Highlights & Insights¶
- Ingenuity of Unified Architecture: By unifying temporal grounding and video QA within a single model through a shared representation space and consistent dialogue format, the model optimizes both tasks simultaneously. This reduces inference latency compared to multi-module serial designs and improves performance via task orthogonality.
- Effectiveness of Selective Supervision: The unified masking strategy applies losses only to the final turns, shielding the model from early noisy groundings. This balances efficacy and robustness in multi-turn trajectory learning; this technique is transferable to other multi-step reasoning tasks.
- Reward Design Safeguards: The penalty-aware IoU reward prevents blind guessing via explicit penalties, avoiding common reward hacking issues in RL. This constrained design is a valuable reference for other long video tasks like Temporal Action Localization or Event Detection.
- Data-Quality-First Practice: Strict multi-stage verification ensures high alignment between grounding and answers in GQA data. Compared to using low-quality annotations directly, this investment yields significant performance gains.
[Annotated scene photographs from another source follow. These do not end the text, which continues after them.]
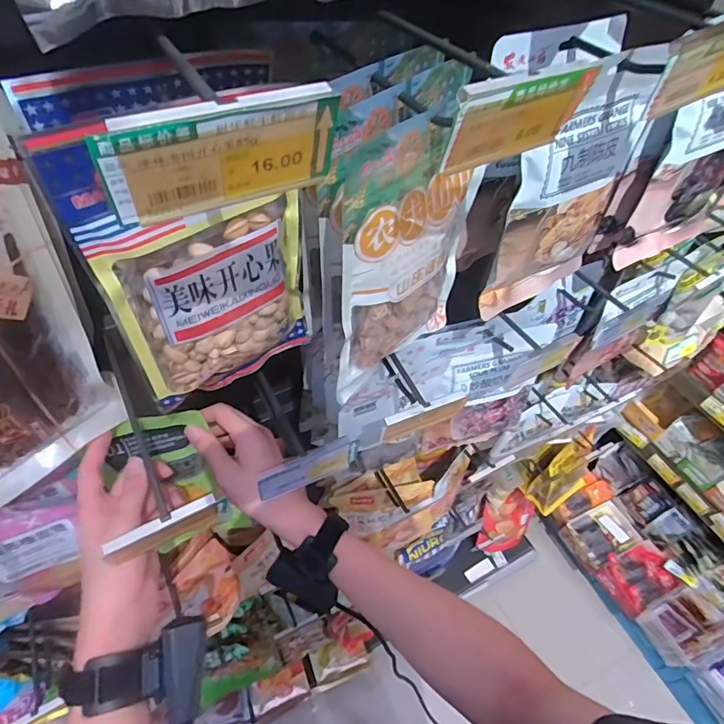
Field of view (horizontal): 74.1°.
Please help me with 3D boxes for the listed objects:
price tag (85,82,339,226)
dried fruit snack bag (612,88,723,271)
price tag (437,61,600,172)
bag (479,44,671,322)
[{"bbox_3d":[-0.051,-0.078,0.183,0.089,0.045,0.005,-23,69,-20],"label":"price tag"},{"bbox_3d":[0.344,-0.194,0.489,0.158,0.181,0.027,-25,57,-21],"label":"dried fruit snack bag"},{"bbox_3d":[0.078,-0.122,0.237,0.085,0.047,0.004,-24,68,-22],"label":"price tag"},{"bbox_3d":[0.184,-0.144,0.410,0.155,0.214,0.031,-22,56,-19],"label":"bag"}]

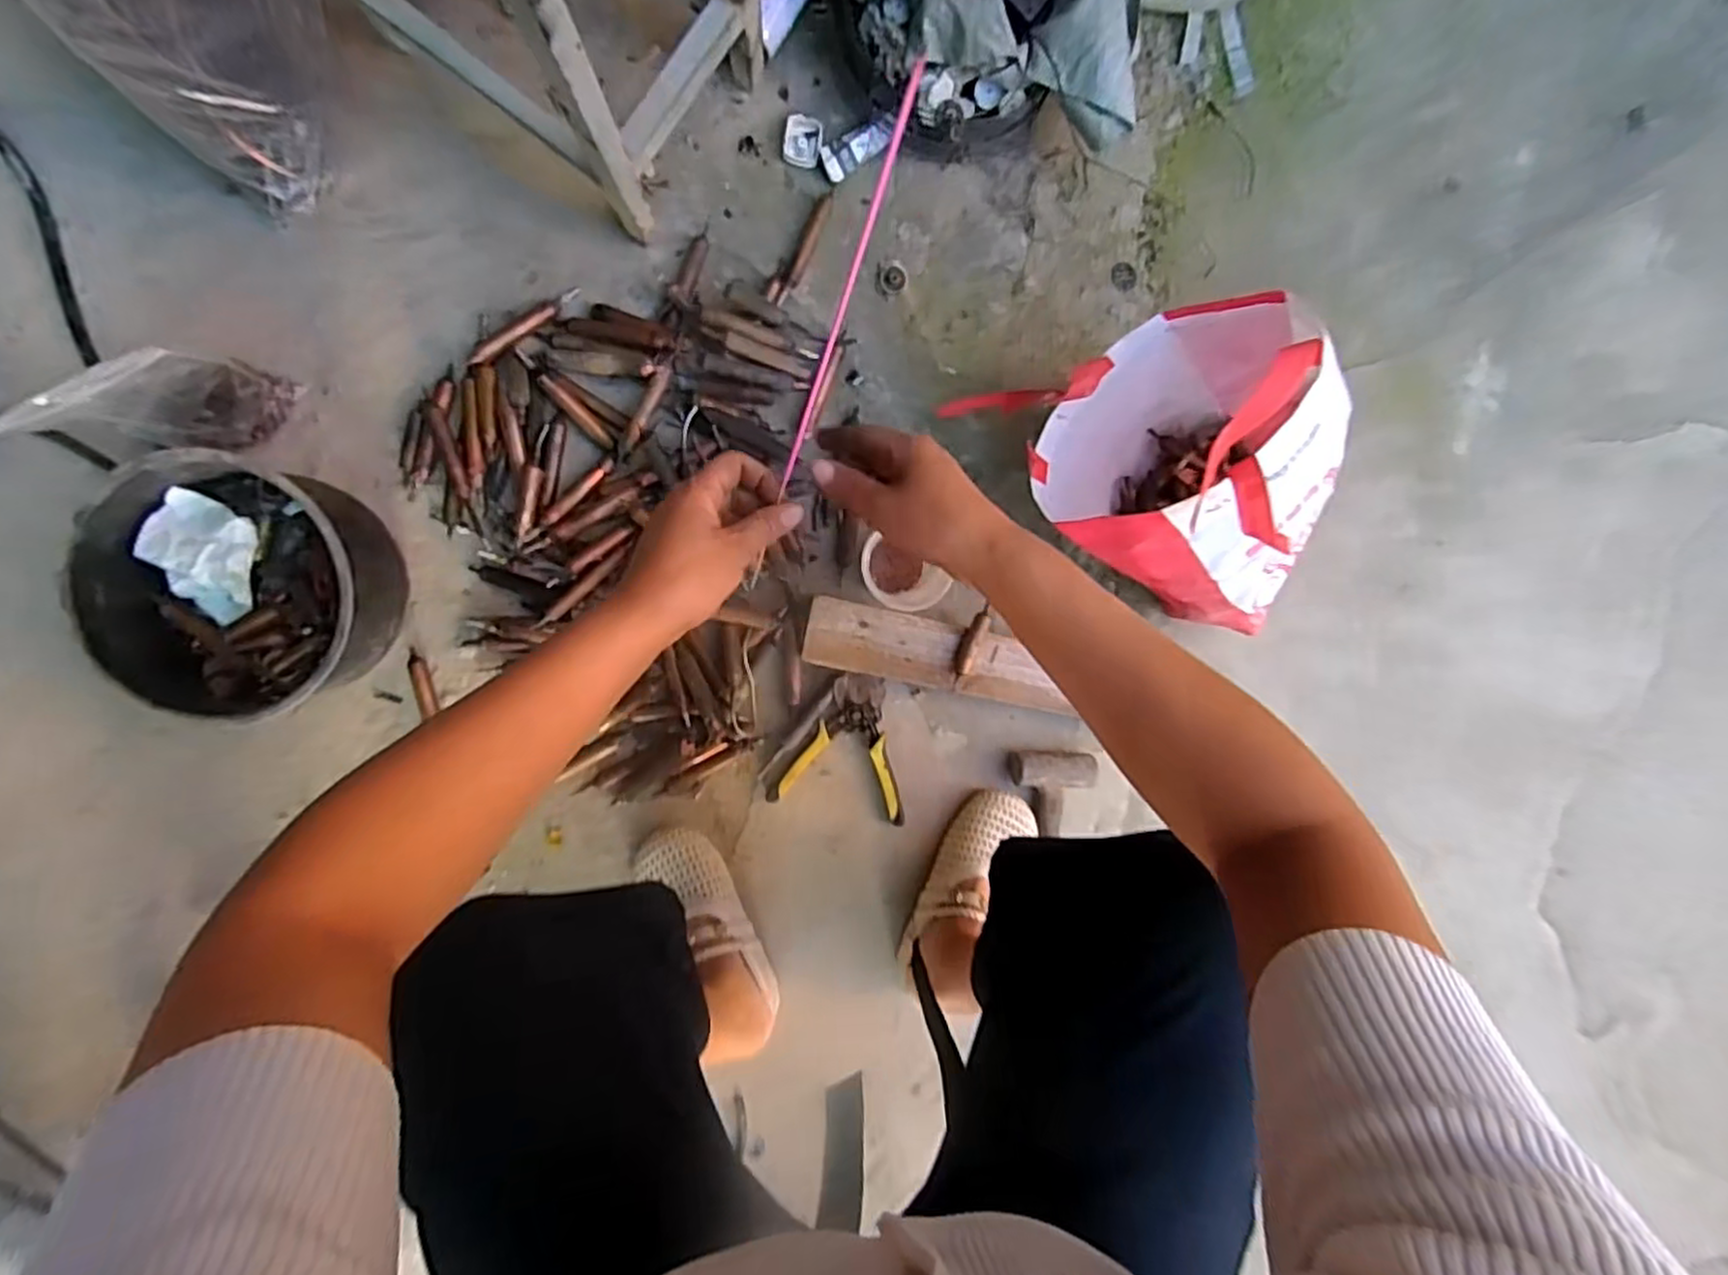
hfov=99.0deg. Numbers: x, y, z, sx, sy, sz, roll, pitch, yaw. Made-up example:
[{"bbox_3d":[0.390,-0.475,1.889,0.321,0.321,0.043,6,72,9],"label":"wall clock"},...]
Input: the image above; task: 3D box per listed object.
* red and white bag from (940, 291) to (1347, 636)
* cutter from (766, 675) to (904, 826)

Limitations & Future Work¶
- The framework is designed for specific multi-turn formats; generalization to ultra-long videos (> 60 min) with many interaction rounds or complex reasoning paths has not been fully explored.
- The upper limit of temporal precision is restricted by video frame rates and the discreteness of the cropping stage, making sub-second grounding difficult.
- The data construction process relies on high-quality VL models (Gemini-2.5) for labeling, which may limit feasibility in other domains or low-resource languages.
- Future Work: Explore continuous temporal grounding representations instead of discrete segments; introduce more flexible turn-limit strategies; design lightweight data labeling schemes to reduce dependence on high-end VL models.
Related Work & Insights¶
- vs VideoExplorer: VideoExplorer uses multi-agent collaboration (separate planner/grounder/understander), whereas this work integrates them into a single model to reduce inference complexity and gain flexible iterative refinement via end-to-end training.
- vs VITAL / REVISOR: These also use a two-stage SFT-RL approach but lack explicit handling of multi-turn noise and anti-hacking reward designs. VideoTemp-o3's unified masking and penalty-aware rewards further stabilize multi-turn learning.
- vs LongVT: LongVT proposes a three-stage SFT-RL-RFT strategy. This work achieves similar or superior performance through a more compact SFT-RL framework and high-quality data construction, suggesting that data quality and training strategy design may be more localized than simply increasing training stages.
Rating¶
- Novelty: ⭐⭐⭐⭐⭐ The combination of a unified framework, penalty-aware rewards, and a high-quality data pipeline is pioneering; the reward design is insightful for the RL community.
- Experimental Thoroughness: ⭐⭐⭐⭐⭐ Covers long video understanding, temporal grounding, and video GQA, including a new benchmark (VideoTemp-Bench) with detailed ablations and duration-based analysis.
- Writing Quality: ⭐⭐⭐⭐ The methodology is clear and data processes are intuitive, though the theoretical motivation for reward designs could be further detailed.
- Value: ⭐⭐⭐⭐⭐ Establishes an efficient and reliable paradigm for Agentic long video understanding; reward and masking strategies have clear reuse value; the new benchmark provides a standard for future evaluations.